Email’s Inventor, Ray Tomlinson, Passes Away

… but email very much lives on. Ray Tomlinson, the inventor of the email, sadly passed away last weekend, aged just 74. Few could truly claim to have revolutionised communication in the way he did.

Instant and Social messaging have certainly made a dent in email’s popularity in peer-to-peer comms now, but it’s worth noting that while Twitter has popularised the @ symbol for a new generation in the 21st century – it was Ray Tomlinson who brought it into everyday use with the email address way back in 1971.

One of the early ‘net innovators he sent an electronic mail to himself for the first time over the internet’s predecessor the ARPANET, one of the US military’s DARPA-funded projects. Prior to this the @ symbol was largely the preserve of accountants and sales people seeking to clarify the cost/size per unit of something.

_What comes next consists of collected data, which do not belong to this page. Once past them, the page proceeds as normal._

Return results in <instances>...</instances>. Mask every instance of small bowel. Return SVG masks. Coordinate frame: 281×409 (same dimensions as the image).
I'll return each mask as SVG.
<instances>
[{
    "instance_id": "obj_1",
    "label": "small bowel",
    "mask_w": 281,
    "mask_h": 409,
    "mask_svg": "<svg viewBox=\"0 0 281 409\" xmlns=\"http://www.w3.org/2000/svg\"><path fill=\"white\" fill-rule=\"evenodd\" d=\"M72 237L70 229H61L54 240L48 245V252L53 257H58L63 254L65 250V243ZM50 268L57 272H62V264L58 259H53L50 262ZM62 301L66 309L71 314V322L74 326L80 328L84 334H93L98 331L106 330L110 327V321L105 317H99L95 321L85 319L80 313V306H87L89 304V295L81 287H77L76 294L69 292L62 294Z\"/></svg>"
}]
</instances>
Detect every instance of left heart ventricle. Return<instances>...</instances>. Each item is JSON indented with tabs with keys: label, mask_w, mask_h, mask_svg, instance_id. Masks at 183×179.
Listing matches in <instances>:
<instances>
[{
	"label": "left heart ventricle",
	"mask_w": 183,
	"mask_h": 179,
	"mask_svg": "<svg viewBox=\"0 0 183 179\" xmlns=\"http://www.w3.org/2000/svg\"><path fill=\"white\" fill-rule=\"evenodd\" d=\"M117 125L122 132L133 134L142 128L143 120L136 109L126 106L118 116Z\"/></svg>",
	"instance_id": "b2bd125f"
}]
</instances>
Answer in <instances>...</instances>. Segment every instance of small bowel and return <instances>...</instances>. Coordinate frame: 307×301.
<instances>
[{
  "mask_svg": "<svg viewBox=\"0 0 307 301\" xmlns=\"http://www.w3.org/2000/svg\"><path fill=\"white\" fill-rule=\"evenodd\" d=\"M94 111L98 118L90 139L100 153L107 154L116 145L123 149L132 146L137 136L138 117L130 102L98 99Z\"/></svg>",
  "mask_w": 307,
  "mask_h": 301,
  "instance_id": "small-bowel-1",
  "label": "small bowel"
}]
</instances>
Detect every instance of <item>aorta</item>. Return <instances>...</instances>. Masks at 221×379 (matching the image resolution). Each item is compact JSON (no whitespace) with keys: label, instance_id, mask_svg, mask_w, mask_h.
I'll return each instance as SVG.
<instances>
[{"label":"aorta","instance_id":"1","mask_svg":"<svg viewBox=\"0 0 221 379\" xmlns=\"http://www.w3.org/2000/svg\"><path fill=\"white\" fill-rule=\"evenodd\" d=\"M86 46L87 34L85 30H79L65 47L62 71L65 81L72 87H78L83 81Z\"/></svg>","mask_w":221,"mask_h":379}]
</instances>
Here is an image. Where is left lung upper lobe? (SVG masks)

An estimated 13 billion emails are sent every day, and attempts to own the medium – such as Hotmail, AOL Mail, Gmail and a plethora of others – have all failed to dominate what’s proved to be as democratic and universal as the address of the very houses and apartments we live in… If we had multiple residences and couldn’t find the keys to all of them that is.

One of the challenges of democracy though is that people can say what they want – and very soon after the invention of both the internet and the email, someone got the bright idea of sending unsolicited emails which become known as spam. Every silver lining has a cloud?

Email was one of the seismic changes in the way we communicate so let’s salute its inventor and celebrate its ubiquity.